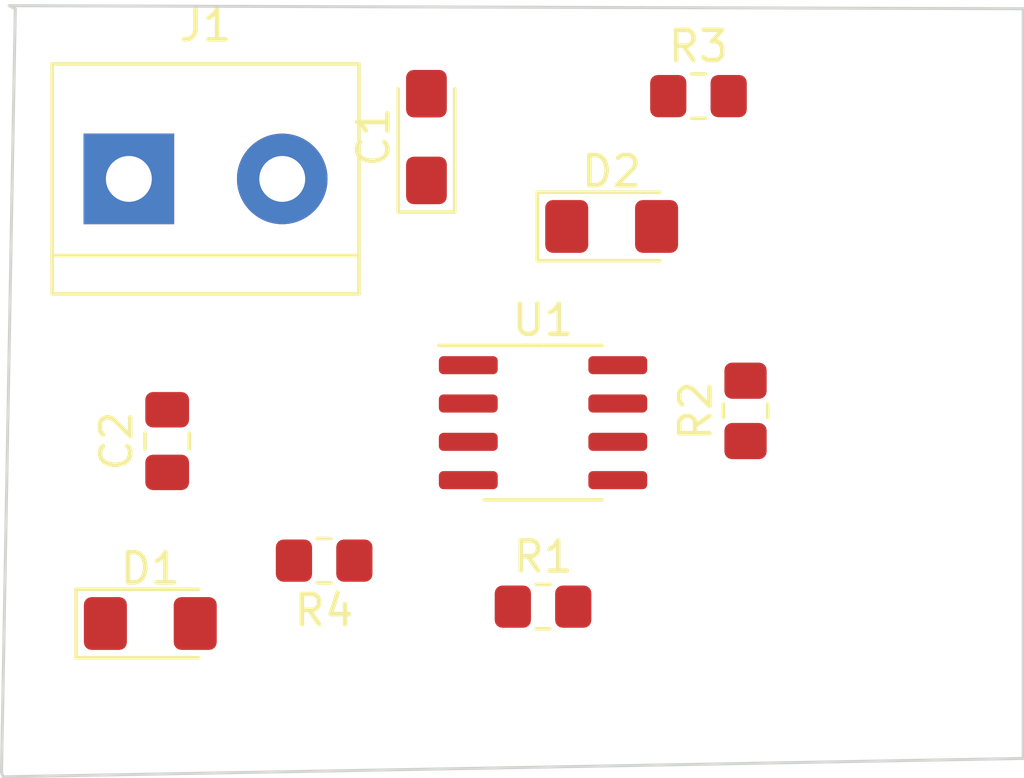
<source format=kicad_pcb>
(kicad_pcb (version 20211014) (generator pcbnew)

  (general
    (thickness 1.6)
  )

  (paper "A4")
  (layers
    (0 "F.Cu" signal)
    (31 "B.Cu" signal)
    (32 "B.Adhes" user "B.Adhesive")
    (33 "F.Adhes" user "F.Adhesive")
    (34 "B.Paste" user)
    (35 "F.Paste" user)
    (36 "B.SilkS" user "B.Silkscreen")
    (37 "F.SilkS" user "F.Silkscreen")
    (38 "B.Mask" user)
    (39 "F.Mask" user)
    (40 "Dwgs.User" user "User.Drawings")
    (41 "Cmts.User" user "User.Comments")
    (42 "Eco1.User" user "User.Eco1")
    (43 "Eco2.User" user "User.Eco2")
    (44 "Edge.Cuts" user)
    (45 "Margin" user)
    (46 "B.CrtYd" user "B.Courtyard")
    (47 "F.CrtYd" user "F.Courtyard")
    (48 "B.Fab" user)
    (49 "F.Fab" user)
    (50 "User.1" user)
    (51 "User.2" user)
    (52 "User.3" user)
    (53 "User.4" user)
    (54 "User.5" user)
    (55 "User.6" user)
    (56 "User.7" user)
    (57 "User.8" user)
    (58 "User.9" user)
  )

  (setup
    (pad_to_mask_clearance 0)
    (pcbplotparams
      (layerselection 0x00010fc_ffffffff)
      (disableapertmacros false)
      (usegerberextensions false)
      (usegerberattributes true)
      (usegerberadvancedattributes true)
      (creategerberjobfile true)
      (svguseinch false)
      (svgprecision 6)
      (excludeedgelayer true)
      (plotframeref false)
      (viasonmask false)
      (mode 1)
      (useauxorigin false)
      (hpglpennumber 1)
      (hpglpenspeed 20)
      (hpglpendiameter 15.000000)
      (dxfpolygonmode true)
      (dxfimperialunits true)
      (dxfusepcbnewfont true)
      (psnegative false)
      (psa4output false)
      (plotreference true)
      (plotvalue true)
      (plotinvisibletext false)
      (sketchpadsonfab false)
      (subtractmaskfromsilk false)
      (outputformat 1)
      (mirror false)
      (drillshape 1)
      (scaleselection 1)
      (outputdirectory "")
    )
  )

  (net 0 "")
  (net 1 "/pin_2")
  (net 2 "GND")
  (net 3 "Net-(C2-Pad1)")
  (net 4 "Net-(D1-Pad1)")
  (net 5 "+9V")
  (net 6 "Net-(D2-Pad2)")
  (net 7 "/pin_7")
  (net 8 "/pin_3")

  (footprint "LED_SMD:LED_1206_3216Metric_Pad1.42x1.75mm_HandSolder" (layer "F.Cu") (at 137.0949 85.2932))

  (footprint "TerminalBlock:TerminalBlock_bornier-2_P5.08mm" (layer "F.Cu") (at 121.1072 83.7184))

  (footprint "Resistor_SMD:R_0805_2012Metric_Pad1.20x1.40mm_HandSolder" (layer "F.Cu") (at 127.5748 96.3676 180))

  (footprint "LED_SMD:LED_1206_3216Metric_Pad1.42x1.75mm_HandSolder" (layer "F.Cu") (at 121.8184 98.4504))

  (footprint "Package_SO:SOIC-8_3.9x4.9mm_P1.27mm" (layer "F.Cu") (at 134.8232 91.7956))

  (footprint "Resistor_SMD:R_0805_2012Metric_Pad1.20x1.40mm_HandSolder" (layer "F.Cu") (at 141.5288 91.4052 90))

  (footprint "Capacitor_Tantalum_SMD:CP_EIA-3216-18_Kemet-A_Pad1.58x1.35mm_HandSolder" (layer "F.Cu") (at 130.9624 82.3317 90))

  (footprint "Resistor_SMD:R_0805_2012Metric_Pad1.20x1.40mm_HandSolder" (layer "F.Cu") (at 139.97 80.9752))

  (footprint "Capacitor_SMD:C_0805_2012Metric_Pad1.18x1.45mm_HandSolder" (layer "F.Cu") (at 122.3772 92.4052 90))

  (footprint "Resistor_SMD:R_0805_2012Metric_Pad1.20x1.40mm_HandSolder" (layer "F.Cu") (at 134.8232 97.8916))

  (gr_poly
    (pts
      (xy 150.7236 78.0796)
      (xy 150.7236 102.9208)
      (xy 116.9416 103.5304)
      (xy 116.8908 103.378)
      (xy 117.348 78.0796)
      (xy 117.1448 77.978)
    ) (layer "Edge.Cuts") (width 0.1) (fill none) (tstamp 7628f50b-609d-48f5-b3a0-98b6c77dc44f))

)

</source>
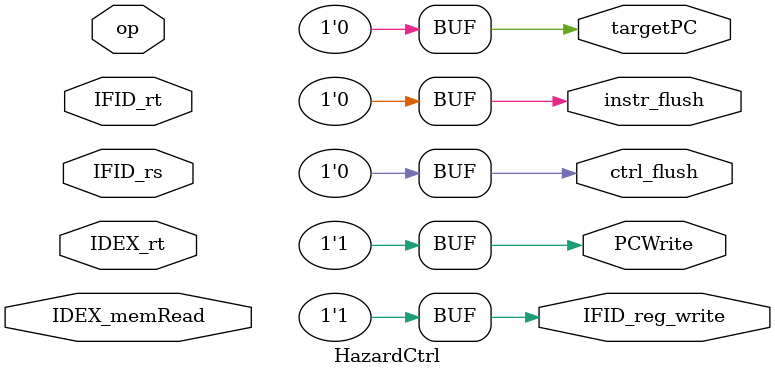
<source format=v>
module HazardCtrl(
    input [6:0] op,
    input [4:0] IDEX_rt,
    input [4:0] IFID_rs,
    input [4:0] IFID_rt,
    input IDEX_memRead,
    output reg PCWrite,
    output reg IFID_reg_write,
    output reg instr_flush,
    output reg ctrl_flush,
    output reg targetPC
);

    always@*begin
        // load use hazard
        if(op==7'b0000011&&IDEX_memRead==1&&(IDEX_rt==IFID_rs||IDEX_rt==IFID_rt))begin
            // stall the pipeline
            ctrl_flush = 1;
            instr_flush = 1;
            IFID_reg_write = 0;
            PCWrite = 0;
            targetPC = 0;
        end else if(op==7'b1100011||op==7'b1101111)begin
            // branch hazard
            // JAL hazard
            targetPC = 1;
            IFID_reg_write = 0;
            ctrl_flush = 1;
            instr_flush = 1;
            PCWrite = 1;
        end begin
            // no hazard
            ctrl_flush = 0;
            instr_flush = 0;
            IFID_reg_write = 1;
            PCWrite = 1;
            targetPC = 0;
        end

    end

endmodule
</source>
* * *
[What you will do]
Work out how many lines in the listing above hold the word "Silkscreen", and answer only with that number.

[Task response]
2